▸ **WHAT YOU WILL DO**
Please report how many lines below contain "supernatant", writing nothing except the number.

▸ **GIVEN MATERIAL**

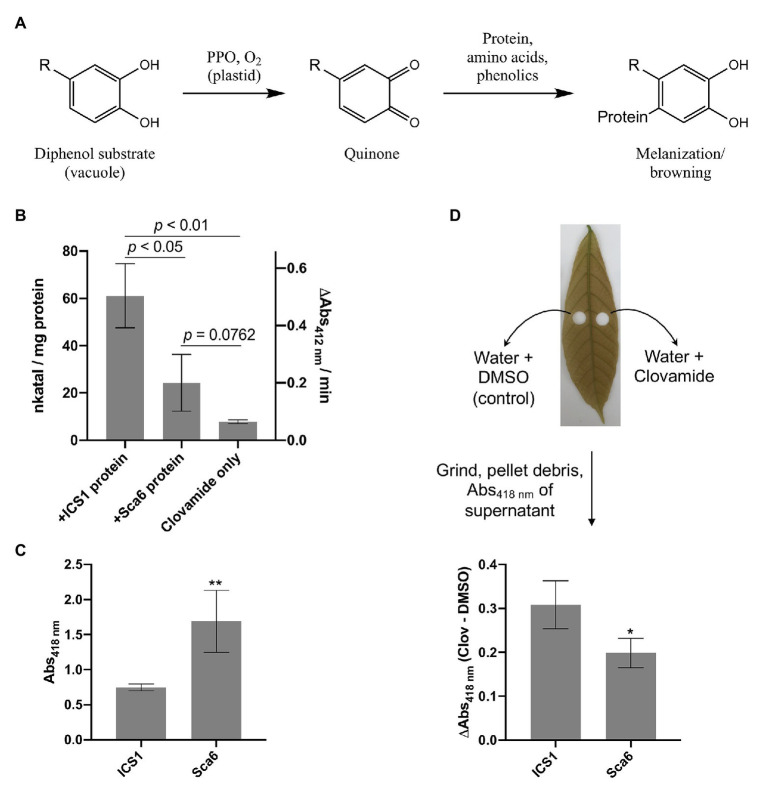
Clovamide’s contribution to enzymatic browning as a polyphenol oxidase (PPO) substrate. (A) Diagram of PPO-mediated formation of quinones from generic o-diphenol substrate and subsequent melanization/browning. Adapted from Yamane et al. (2010). (B) PPO activity (quinone formation) of ‘ICS1’ and ‘Sca6’ stage C leaf protein extracts with clovamide as substrate. [Clovamide] = 0.5 mM in all treatments shown. p-values from t-test, n = 3. (C) Browning in supernatant (Abs418 nm) of ground stage C leaf disks in water (**
p < 0.01, n = 4). (D) Enhanced browning in supernatant (ΔAbs418 nm) by addition of clovamide (~27.7 μg clovamide added per leaf disk, see methods; *
p < 0.05, n = 4). Clov = clovamide. Error bars in (B–D) represent standard deviation.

▸ **TASK OUTPUT**
2